Passkeys provide a feature to enforce user verification during authentication. For users using a mobile device this is typically a biometric verification. If user verification is not “required” we report a finding since this feature provides additional security in the case that an authenticator is lost or stolen. Windows will often perform this verification by requiring the user to enter the login credentials, which may become a usability constraint on the user. If the user verification is set to “preferred” this will allow the passkey implementation to determine if user verification is required, which may be an appropriate balance of usability and risk for some applications.

Strong authentication challenge

To demonstrate proof of the secret key WebAuthN requires the authenticator to cryptographically sign an authentication challenge. If the challenge is predictable or an attacker can bias the challenge string, then the cryptographic strength of the authentication ceremony is weakened. WebAuthN requires that the challenge is at least 16 bytes (128 bits) and a length of 32 bytes (256 bits) is commonly implemented. If a challenge is less that 16 bytes, a finding is reported.
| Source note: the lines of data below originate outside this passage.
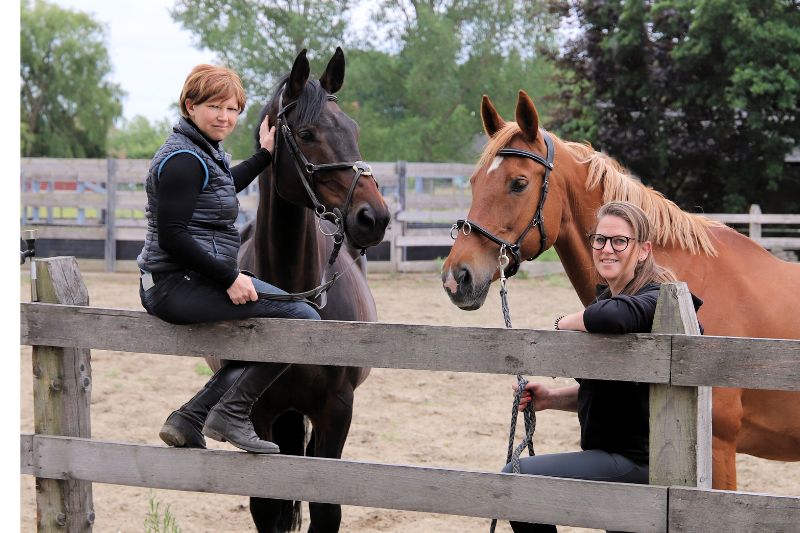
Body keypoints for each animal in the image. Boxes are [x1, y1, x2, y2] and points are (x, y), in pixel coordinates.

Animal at [216, 47, 390, 532]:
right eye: (308, 134)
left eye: (354, 129)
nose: (374, 217)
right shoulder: (258, 412)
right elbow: (267, 506)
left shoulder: (337, 409)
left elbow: (325, 508)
“AllowCredentials” information disclosure

The “AllowCredentials” parameter is an optional list that can be provided to the authentication operation. It specifies a list of credential IDs that is acceptable to the Relaying Party. It is intended to support “non-resident” or “server-side” credentials, which maintains backward compatibility older WebAuthN authenticators. The “AllowCredentials” array is a list of credential objects which contain an id and type field. With Passkeys the credential type will always be “public-key” but a system may also allow other credential types. If the RelayingParty provides a listed of allowed credentials that includes a weaker form of authentication such as “password” this would provide an attacker with useful information of which accounts to target in a password attack. If any credential type other than “public-key” is provided a finding is reported.
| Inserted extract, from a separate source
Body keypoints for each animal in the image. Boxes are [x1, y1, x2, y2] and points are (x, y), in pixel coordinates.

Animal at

User Handle Personally Identifiable Information

The user handle is the “id” field of a user object that may be stored with the credential by the authenticator. To protect user privacy a user identifier should not be personally identifiable information. An authenticator may reveal user handle without verification of an authentication operation from the user, which could allow a script to perform user enumeration. This also prevents user enumeration attacks against a Relaying Party where a user attempts to enumerate users of the site by attempting to authenticate many user accounts.